Meskipun dia tidak memiliki kualifikasi, dia punya menutupi kekurangannya dengan keterampilan seni bela diri yang diperoleh melalui kerja keras.

Tapi hanya itu. Sementara itu, saya menandatangani kontrak dengan Soul Beast, yang merupakan keinginan seumur hidup saya, dan kali ini saya memperoleh dua esensi…

Salah satunya adalah bahkan itu adalah seorang penjaga…

‘Jika kamu menggabungkan itu dengan kombinasi sinergi… Faktanya, bisa dikatakan bahwa aku menjadi beberapa kali lebih kuat…’

Aku dengan tenang melihatnya dari sudut pandang seorang gamer. .Aku memutuskan bahwa

dengan kekuatan kita berdua, kita bisa berhasil berburu…

Tapi tidak perlu menjelaskan ini secara detail…

Karena orang barbar memiliki teknik bicara yang cocok untuknya…

“Misha, percayalah padaku … ”

“Jika kamu berkata begitu… Bahkan jika kamu tidak menyukainya, “Kamu tidak bisa melakukannya…” ”

Kalau begitu, itu sudah cukup…”

Kurasa aku mendapat persetujuan Misha. Setelah itu, Saya terus mencari di area sekitar…

Deathfiend, Chimera Wolf, Ghoul Lord, dll…
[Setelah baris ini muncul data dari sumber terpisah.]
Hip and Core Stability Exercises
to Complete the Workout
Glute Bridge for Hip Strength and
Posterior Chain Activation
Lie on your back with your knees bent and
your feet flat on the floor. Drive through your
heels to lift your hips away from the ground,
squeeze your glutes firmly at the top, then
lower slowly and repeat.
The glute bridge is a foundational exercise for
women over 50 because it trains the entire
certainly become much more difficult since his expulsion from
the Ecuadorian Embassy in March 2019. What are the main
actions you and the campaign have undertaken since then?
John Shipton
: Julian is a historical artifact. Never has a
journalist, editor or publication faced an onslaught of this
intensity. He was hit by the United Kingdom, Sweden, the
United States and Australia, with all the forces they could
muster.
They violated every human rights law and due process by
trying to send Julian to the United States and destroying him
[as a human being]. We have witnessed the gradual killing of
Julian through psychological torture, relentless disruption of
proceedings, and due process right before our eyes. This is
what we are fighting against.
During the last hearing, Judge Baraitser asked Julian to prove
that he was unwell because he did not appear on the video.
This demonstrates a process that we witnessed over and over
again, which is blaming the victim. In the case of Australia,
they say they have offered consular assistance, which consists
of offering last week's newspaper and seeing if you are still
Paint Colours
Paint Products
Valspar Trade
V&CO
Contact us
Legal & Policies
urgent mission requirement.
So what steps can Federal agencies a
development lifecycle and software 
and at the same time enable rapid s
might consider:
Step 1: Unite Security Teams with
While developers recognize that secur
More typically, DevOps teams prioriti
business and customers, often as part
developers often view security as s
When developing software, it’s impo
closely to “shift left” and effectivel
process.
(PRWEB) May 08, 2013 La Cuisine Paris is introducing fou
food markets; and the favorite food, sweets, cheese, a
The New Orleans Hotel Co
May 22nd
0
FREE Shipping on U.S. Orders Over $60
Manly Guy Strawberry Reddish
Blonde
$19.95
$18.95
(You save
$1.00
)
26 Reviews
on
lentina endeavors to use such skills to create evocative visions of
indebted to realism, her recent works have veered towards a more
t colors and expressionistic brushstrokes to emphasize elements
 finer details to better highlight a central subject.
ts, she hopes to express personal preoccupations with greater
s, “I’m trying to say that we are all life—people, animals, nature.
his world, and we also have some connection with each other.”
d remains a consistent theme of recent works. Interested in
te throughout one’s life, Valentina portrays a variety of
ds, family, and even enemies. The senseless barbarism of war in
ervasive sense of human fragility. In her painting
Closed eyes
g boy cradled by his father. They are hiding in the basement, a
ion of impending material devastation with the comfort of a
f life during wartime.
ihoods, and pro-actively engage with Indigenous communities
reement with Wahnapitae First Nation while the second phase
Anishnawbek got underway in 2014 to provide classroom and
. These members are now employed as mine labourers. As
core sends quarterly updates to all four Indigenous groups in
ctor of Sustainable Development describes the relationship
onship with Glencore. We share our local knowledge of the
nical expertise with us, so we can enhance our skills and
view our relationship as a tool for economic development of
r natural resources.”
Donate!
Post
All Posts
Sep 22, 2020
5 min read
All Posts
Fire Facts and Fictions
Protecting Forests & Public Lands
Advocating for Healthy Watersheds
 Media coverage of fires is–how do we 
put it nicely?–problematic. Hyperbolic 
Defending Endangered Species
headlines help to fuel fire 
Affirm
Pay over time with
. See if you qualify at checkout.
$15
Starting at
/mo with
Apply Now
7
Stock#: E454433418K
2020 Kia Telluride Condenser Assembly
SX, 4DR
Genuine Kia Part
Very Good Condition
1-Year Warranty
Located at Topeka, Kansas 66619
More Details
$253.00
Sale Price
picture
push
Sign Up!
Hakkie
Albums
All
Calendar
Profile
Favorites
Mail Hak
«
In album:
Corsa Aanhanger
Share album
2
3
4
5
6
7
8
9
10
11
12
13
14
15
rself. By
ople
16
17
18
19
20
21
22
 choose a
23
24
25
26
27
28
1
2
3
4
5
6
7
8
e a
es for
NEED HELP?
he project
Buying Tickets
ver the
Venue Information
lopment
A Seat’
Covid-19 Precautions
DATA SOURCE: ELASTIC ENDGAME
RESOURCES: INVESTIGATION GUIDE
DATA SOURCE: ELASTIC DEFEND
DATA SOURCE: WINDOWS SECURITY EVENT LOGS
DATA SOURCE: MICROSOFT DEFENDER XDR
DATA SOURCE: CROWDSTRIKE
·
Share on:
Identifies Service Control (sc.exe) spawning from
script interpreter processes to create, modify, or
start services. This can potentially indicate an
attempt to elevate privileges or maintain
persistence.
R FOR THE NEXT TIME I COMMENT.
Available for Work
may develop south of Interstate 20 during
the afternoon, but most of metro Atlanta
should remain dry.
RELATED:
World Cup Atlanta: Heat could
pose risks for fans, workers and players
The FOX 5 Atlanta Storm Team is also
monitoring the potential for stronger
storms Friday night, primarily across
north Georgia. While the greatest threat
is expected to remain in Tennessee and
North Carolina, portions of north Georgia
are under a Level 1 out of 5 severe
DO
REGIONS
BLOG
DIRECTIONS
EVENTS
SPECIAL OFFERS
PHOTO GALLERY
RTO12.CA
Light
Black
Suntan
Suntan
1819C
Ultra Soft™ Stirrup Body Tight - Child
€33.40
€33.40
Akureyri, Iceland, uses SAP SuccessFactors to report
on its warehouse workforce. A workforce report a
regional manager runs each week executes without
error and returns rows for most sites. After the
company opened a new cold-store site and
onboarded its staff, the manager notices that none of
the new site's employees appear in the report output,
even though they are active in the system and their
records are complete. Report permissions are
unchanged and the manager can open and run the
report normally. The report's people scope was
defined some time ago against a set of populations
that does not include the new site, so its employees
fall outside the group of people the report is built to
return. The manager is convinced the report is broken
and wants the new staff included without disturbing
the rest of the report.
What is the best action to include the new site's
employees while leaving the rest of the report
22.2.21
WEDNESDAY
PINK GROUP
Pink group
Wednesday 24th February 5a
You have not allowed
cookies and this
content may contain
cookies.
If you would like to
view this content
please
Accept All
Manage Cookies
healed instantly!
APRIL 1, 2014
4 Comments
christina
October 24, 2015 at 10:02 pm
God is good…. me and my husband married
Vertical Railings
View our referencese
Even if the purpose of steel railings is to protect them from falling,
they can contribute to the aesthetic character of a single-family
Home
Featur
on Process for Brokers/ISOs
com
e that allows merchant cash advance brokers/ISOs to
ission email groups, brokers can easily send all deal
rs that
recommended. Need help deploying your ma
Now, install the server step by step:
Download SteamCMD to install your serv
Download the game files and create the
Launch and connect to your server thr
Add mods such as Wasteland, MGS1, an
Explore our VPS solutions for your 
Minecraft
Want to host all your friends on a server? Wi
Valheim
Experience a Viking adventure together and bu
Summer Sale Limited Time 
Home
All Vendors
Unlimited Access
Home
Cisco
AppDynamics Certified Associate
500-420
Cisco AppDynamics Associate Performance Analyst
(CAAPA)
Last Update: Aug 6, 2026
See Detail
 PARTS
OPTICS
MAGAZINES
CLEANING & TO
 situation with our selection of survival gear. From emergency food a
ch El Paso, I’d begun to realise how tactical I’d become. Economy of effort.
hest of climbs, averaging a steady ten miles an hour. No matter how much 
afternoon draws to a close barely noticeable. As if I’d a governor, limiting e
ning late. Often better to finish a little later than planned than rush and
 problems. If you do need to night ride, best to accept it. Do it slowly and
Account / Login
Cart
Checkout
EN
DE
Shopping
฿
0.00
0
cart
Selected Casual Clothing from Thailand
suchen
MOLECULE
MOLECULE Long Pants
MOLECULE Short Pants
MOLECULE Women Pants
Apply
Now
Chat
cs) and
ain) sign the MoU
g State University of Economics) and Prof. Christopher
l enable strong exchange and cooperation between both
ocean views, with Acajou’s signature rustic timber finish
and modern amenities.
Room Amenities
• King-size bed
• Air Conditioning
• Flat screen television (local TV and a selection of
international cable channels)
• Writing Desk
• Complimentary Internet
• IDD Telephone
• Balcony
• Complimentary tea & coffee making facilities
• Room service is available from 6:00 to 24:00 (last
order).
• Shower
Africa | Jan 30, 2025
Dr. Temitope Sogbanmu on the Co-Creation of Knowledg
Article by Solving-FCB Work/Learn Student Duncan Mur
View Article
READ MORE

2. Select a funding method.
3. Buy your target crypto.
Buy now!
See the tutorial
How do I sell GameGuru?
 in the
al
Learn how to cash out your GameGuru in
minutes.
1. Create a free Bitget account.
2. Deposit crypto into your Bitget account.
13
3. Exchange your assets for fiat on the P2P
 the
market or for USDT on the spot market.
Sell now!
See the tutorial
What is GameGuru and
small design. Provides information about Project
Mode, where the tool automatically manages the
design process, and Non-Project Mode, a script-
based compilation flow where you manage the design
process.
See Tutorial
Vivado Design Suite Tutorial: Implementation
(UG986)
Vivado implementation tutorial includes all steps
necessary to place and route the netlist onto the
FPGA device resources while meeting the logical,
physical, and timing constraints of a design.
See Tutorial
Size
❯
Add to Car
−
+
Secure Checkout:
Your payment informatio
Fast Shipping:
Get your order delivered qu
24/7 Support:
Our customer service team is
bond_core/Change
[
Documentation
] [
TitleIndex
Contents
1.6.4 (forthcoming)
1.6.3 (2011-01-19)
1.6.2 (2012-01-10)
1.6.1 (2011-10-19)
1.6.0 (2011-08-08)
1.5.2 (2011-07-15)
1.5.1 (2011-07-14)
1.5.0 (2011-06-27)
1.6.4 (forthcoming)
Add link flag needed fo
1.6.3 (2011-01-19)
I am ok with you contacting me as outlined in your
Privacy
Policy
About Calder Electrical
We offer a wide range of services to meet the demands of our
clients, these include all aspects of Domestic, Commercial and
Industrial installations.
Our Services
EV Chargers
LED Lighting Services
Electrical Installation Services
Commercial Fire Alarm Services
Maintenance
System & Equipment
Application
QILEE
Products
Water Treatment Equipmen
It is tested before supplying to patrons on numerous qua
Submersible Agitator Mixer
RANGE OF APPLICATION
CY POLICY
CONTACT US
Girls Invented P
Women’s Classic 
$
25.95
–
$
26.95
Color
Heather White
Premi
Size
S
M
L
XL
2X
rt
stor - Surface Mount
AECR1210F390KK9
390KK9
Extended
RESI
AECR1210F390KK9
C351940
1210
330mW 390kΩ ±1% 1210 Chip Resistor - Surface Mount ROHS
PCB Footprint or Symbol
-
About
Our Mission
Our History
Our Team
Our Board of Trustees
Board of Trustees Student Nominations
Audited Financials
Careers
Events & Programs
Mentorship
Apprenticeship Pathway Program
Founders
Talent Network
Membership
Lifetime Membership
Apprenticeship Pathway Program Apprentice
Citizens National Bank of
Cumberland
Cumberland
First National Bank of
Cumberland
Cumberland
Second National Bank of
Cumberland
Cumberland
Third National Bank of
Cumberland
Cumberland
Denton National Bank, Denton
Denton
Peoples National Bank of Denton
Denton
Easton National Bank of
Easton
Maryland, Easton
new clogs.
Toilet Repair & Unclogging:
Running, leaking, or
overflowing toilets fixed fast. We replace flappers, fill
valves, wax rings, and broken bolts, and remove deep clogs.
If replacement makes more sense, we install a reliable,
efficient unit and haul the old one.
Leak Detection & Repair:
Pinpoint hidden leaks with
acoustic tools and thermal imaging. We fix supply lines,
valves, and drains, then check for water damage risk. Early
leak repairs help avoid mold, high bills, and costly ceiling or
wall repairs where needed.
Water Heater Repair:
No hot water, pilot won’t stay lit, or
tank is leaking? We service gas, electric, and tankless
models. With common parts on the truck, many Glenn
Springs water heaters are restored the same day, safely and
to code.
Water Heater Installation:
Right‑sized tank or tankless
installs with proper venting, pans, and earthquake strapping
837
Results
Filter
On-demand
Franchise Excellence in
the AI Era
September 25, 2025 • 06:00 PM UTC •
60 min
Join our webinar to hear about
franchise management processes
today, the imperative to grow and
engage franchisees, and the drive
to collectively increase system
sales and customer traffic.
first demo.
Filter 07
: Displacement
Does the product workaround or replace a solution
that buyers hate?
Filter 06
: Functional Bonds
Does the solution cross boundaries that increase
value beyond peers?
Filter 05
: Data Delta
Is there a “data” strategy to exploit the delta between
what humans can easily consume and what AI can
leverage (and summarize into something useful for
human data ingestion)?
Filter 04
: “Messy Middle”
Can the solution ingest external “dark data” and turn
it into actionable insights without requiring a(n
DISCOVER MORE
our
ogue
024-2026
Saya memperluas radius pencarian dengan membunuh semua monster level 8 yang bisa saya lihat…

Dan… ·

“Saya kira saya harus selesaikan hari ini dan pergi berkemah·”

Hari ke-5 berakhir tanpa hasil apa pun·

Keesokan harinya, hari ke-6, juga sama·

[22:40]

Tinggal satu jam lagi sampai hari ke-7 dimulai·

Aku menghela nafas panjang. Dia meludah ·

‘Saya tidak menyangka bahwa saya tidak akan menemukannya selama lebih dari dua hari…’

Ketika labirin baru dibuka, sebuah batu nisan dibuat secara acak di titik tertentu di Tanah Orang Mati · Dan ketika hari ke 7 dimulai, Death Knight dipanggil ·

Artinya, Jika kamu menemukan batu nisan, kamu dapat dengan mudah bertemu Death Knight dengan menunggu di depannya…

Tapi…

‘Jika aku melakukan itu, maka.. .’

Aku berjalan cepat, berburu selama dua hari, tapi aku bahkan tidak bisa menemukan remah batu nisan…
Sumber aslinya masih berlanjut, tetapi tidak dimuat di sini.